Ana Paula Rosendo – Michel Henry, Galileu e a ciência moderna

Ana Paula Rosendo. ‘NO PRINCIPIO ERA O ACTO’. Ecos do excerto de um parágrafo de Wittgenstein no pensamento de M. Henry

Na sua crítica à modernidade Henry considera que quando Galileu afirmou que as qualidades sensíveis não poderiam mais ser consideradas saber, reafirmou as singularidades implícitas na herança grega. O racionalismo moderno considera que todo o saber que radica na experiência subjectiva deverá ter o estatuto de algo falso e ilusório. Contudo, a principal fonte de alimentação da cultura é a Vida no seu concreto, isto é, o sujeito vivo, porque a cultura é o resultado da praxis humana nos seus vários domínios e sob as mais variadas formas, enraizando no movimento incessante da Vida e na sua auto-prova, assim como no conjunto de respostas patéticas que a Vida dá a si mesma1. Toda a cultura é, para Henry, auto-revelação da Vida Absoluta e encontra-se presente em todos os modos de praxis subjectiva embora as formas superiores sob as quais se manifesta sejam a Estética, a Ética e a Religião.

Nesta óptica, a ilusão de Galileu conduz a um estado de barbárie porque reside na consideração da ciência como um saber absoluto sobre o “mundo real”, uma tentativa de ultrapassagem da particularidade e da relatividade do saber subjectivo.
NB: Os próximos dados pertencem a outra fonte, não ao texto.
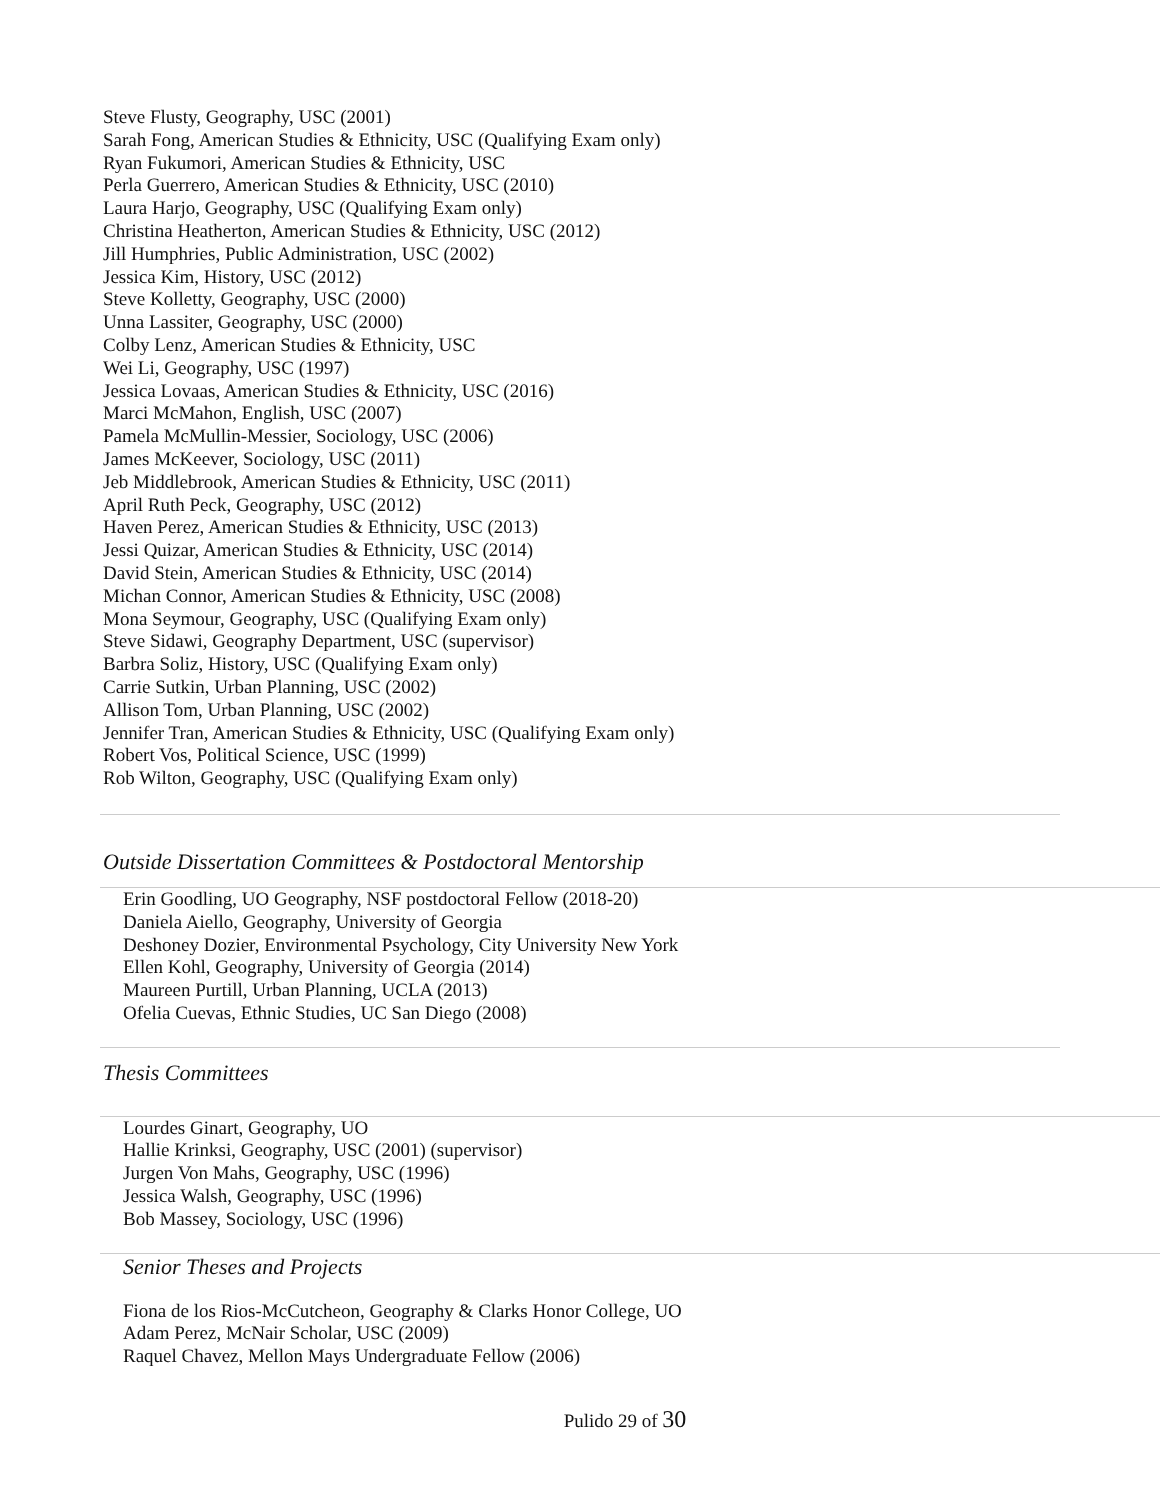Steve Flusty, Geography, USC (2001)
Sarah Fong, American Studies & Ethnicity, USC (Qualifying Exam only)
Ryan Fukumori, American Studies & Ethnicity, USC
Perla Guerrero, American Studies & Ethnicity, USC (2010)
Laura Harjo, Geography, USC (Qualifying Exam only)
Christina Heatherton, American Studies & Ethnicity, USC (2012)
Jill Humphries, Public Administration, USC (2002)
Jessica Kim, History, USC (2012)
Steve Kolletty, Geography, USC (2000)
Unna Lassiter, Geography, USC (2000)
Colby Lenz, American Studies & Ethnicity, USC
Wei Li, Geography, USC (1997)
Jessica Lovaas, American Studies & Ethnicity, USC (2016)
Marci McMahon, English, USC (2007)
Pamela McMullin-Messier, Sociology, USC (2006)
James McKeever, Sociology, USC (2011)
Jeb Middlebrook, American Studies & Ethnicity, USC (2011)
April Ruth Peck, Geography, USC (2012)
Haven Perez, American Studies & Ethnicity, USC (2013)
Jessi Quizar, American Studies & Ethnicity, USC (2014)
David Stein, American Studies & Ethnicity, USC (2014)
Michan Connor, American Studies & Ethnicity, USC (2008)
Mona Seymour, Geography, USC (Qualifying Exam only)
Steve Sidawi, Geography Department, USC (supervisor)
Barbra Soliz, History, USC (Qualifying Exam only)
Carrie Sutkin, Urban Planning, USC (2002)
Allison Tom, Urban Planning, USC (2002)
Jennifer Tran, American Studies & Ethnicity, USC (Qualifying Exam only)
Robert Vos, Political Science, USC (1999)
Rob Wilton, Geography, USC (Qualifying Exam only)
Outside Dissertation Committees & Postdoctoral Mentorship
Erin Goodling, UO Geography, NSF postdoctoral Fellow (2018-20)
Daniela Aiello, Geography, University of Georgia
Deshoney Dozier, Environmental Psychology, City University New York
Ellen Kohl, Geography, University of Georgia (2014)
Maureen Purtill, Urban Planning, UCLA (2013)
Ofelia Cuevas, Ethnic Studies, UC San Diego (2008)
Thesis Committees
Lourdes Ginart, Geography, UO
Hallie Krinksi, Geography, USC (2001) (supervisor)
Jurgen Von Mahs, Geography, USC (1996)
Jessica Walsh, Geography, USC (1996)
Bob Massey, Sociology, USC (1996)
Senior Theses and Projects
Fiona de los Rios-McCutcheon, Geography & Clarks Honor College, UO
Adam Perez, McNair Scholar, USC (2009)
Raquel Chavez, Mellon Mays Undergraduate Fellow (2006)
Pulido 29 of 30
Constrói-se negando o sensível, negando o particular, negando os sentimentos. Nega os sujeitos e esvazia-os da sua singularidade inefável livrando-se deles na sua procura de objectividade. A realidade passa a ser considerada como algo de objectivo e de externo, estabelecendo-se uma cisão entre interioridade exterioridade, corpo e alma. Tudo passa a ter o estatuto de fenómeno que se manifesta na luz do visível. O desenvolvimento tecnológico toma-se na auto-realização do real e não mais o sujeito. As propriedades subjectivas são esvaziadas, não apenas dos sujeitos, mas também da Natureza. Esta ilusão de Galileu tem, segundo Henry, as suas raízes numa angústia, que é a angústia gerada pela auto-afecção originária e patética na Vida e que faz com que haja uma necessidade de procurar “certezas palpáveis, visíveis”. Esta ilusão produziu uma inversão radical no conceito de humanidade ao considerar que o mais importante é a consciência do objecto, a par de também ter produzido um desenraizamento da acção que deixou de radicar no sujeito vivo para passar a ser considerada como uma techne abstracta e objetiva. A consideração da acção como techne abstracta e objectiva faz com que esta deixe de derivar da imanência do corpo subjectivo impondo-se-lhe do exterior. A exterioridade passa a dirigir a interioridade, as entidades noemáticas ganham vida própria. A ciência ou a ilusão de Galileu desenvolve-se considerando as entidades noemáticas objectivas e, por esse motivo, conseguiu operar uma inversão na corpopriação originária do conhecimento e conduziu à “naturalização”2 do corpo e da alma como afecto. A técnica deixa de ser um prolongamento da acção natural de corpopriação para se tomar num complemento da natureza constituindo-se como uma teleologia para onde tudo deve tender. A natureza deixou de ser corpropriada para passar a ser um objecto material fundado em idealidades matemáticas.


  1. Henry, M., La barbarie, Paris, P.U.F., 2008, p. 45. 

  2. Naturalixação em Henry tem o sentido marxista de alienação, de ideia exterior inculcada no espírito. Os racionalismos científicos de várias ordens naturalizam o corpo subjectivo.